Boosting your child’s confidence
Self-esteem and confidence are something we need for a lifetime and acquiring them at a young age is likely to set your child up with a lifetime of social happiness. It is the foundation to well-being and success as an adult. From the get go, children are faced with situations in which confidence is an important trait to have, for example going to nursery, their first day at school, their first football match, etc.
Self image – parents are usually the main source of a child’s sense of self-worth. What they look in the mirror and see is something they should be happy and comfortable with. Identify and redirect any inaccurate beliefs they may have about themselves. Healthy self-worth differs from arrogance in the sense it means they have a realistic understanding of their strengths and weaknesses and are confident with who they are.
Let them learn – coach rather than control and learn to stay on the sidelines. Instead of doing something for your child, you should do things with your child. This is sometimes difficult for parents who feel the need to control but letting your child do things builds their confidence.
Let go of the inner-perfectionist – resist the urge to improve or perfect what a child is doing or working on. Constant intervention makes a child feel less confident and less able to complete tasks without micro-management and is something they might carry forward with them later in life.

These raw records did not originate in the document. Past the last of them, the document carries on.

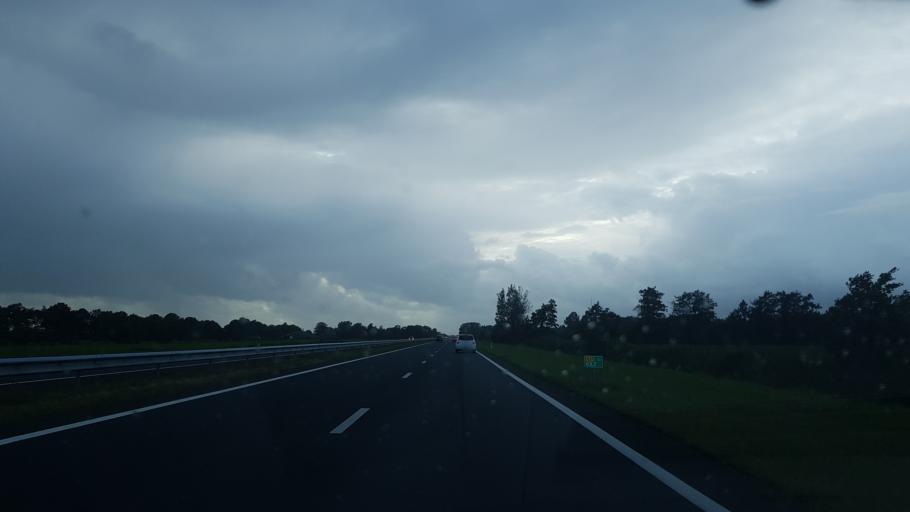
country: NL
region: Friesland
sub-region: Gemeente Tytsjerksteradiel
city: Garyp
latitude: 53.1491
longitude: 5.9841
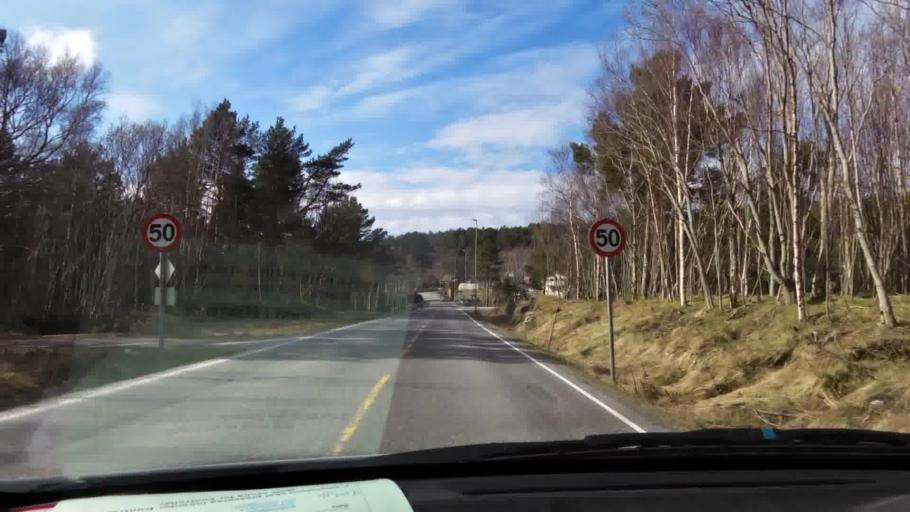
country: NO
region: More og Romsdal
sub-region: Kristiansund
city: Rensvik
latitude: 63.1075
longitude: 7.8233
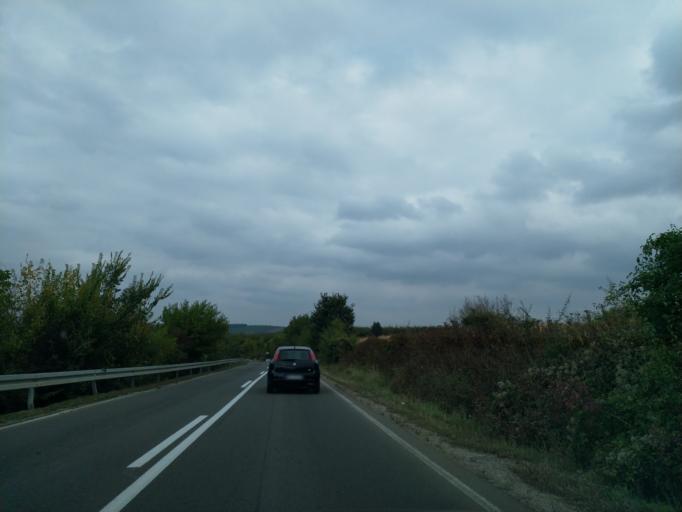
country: RS
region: Central Serbia
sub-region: Sumadijski Okrug
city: Topola
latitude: 44.2056
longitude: 20.7233
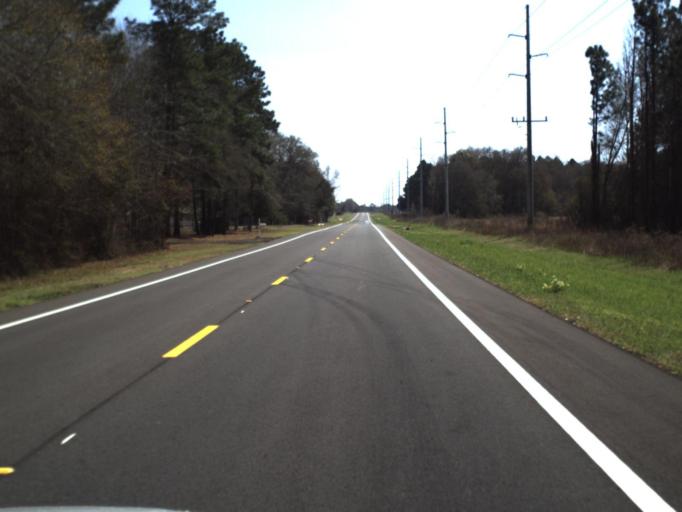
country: US
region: Florida
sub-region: Jackson County
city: Sneads
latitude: 30.7973
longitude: -85.0287
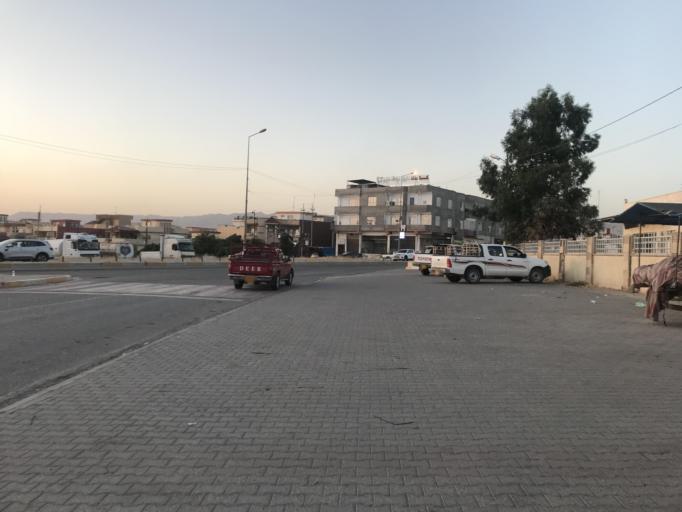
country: IQ
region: Dahuk
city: Saymayl
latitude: 36.8606
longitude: 42.8365
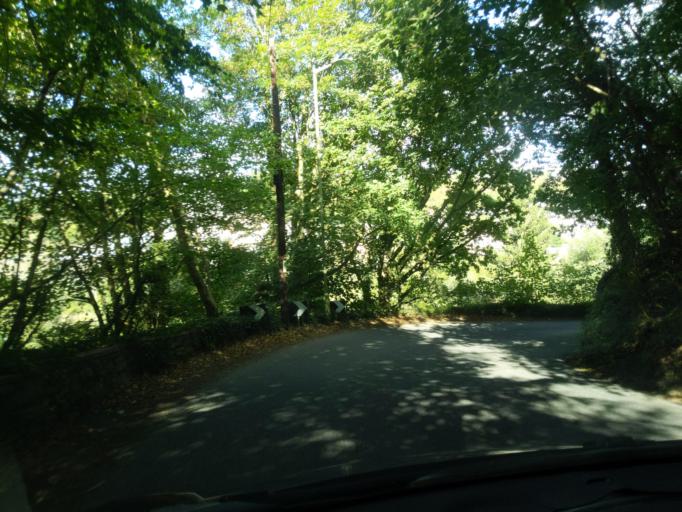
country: GB
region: England
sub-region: Devon
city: Great Torrington
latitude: 50.9472
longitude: -4.1568
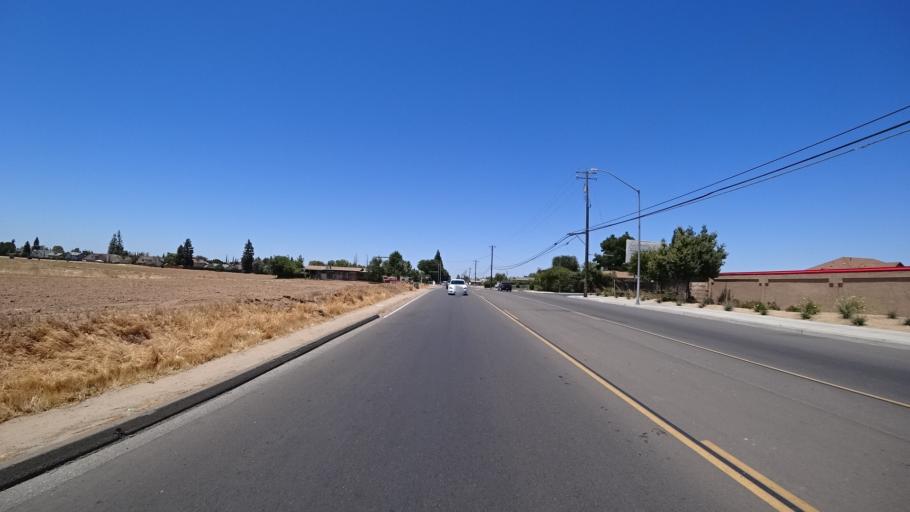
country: US
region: California
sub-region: Fresno County
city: West Park
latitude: 36.7719
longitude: -119.8469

Praise – let them try things for themselves and always remember to give them a good boost through praise and encouragement. Of course, be around to ensure their safety at all times but where possible, let them get hands on with the activity or task. Encouragement makes them feel more positive so give them hugs, tell them you’re proud and keep them motivated.
Banish the labels! Do not label your child as “shy” or “under confident” when referring to them to others in front of them. Labels stick and the last thing you want is a self-fulfilling prophecy!
Do not dismiss feelings – it is important that you address whatever they are feeling and make them feel like it is normal. Avoid saying things like “Boys don’t cry” or “Girls don’t get angry”. Encourage them to share their feelings.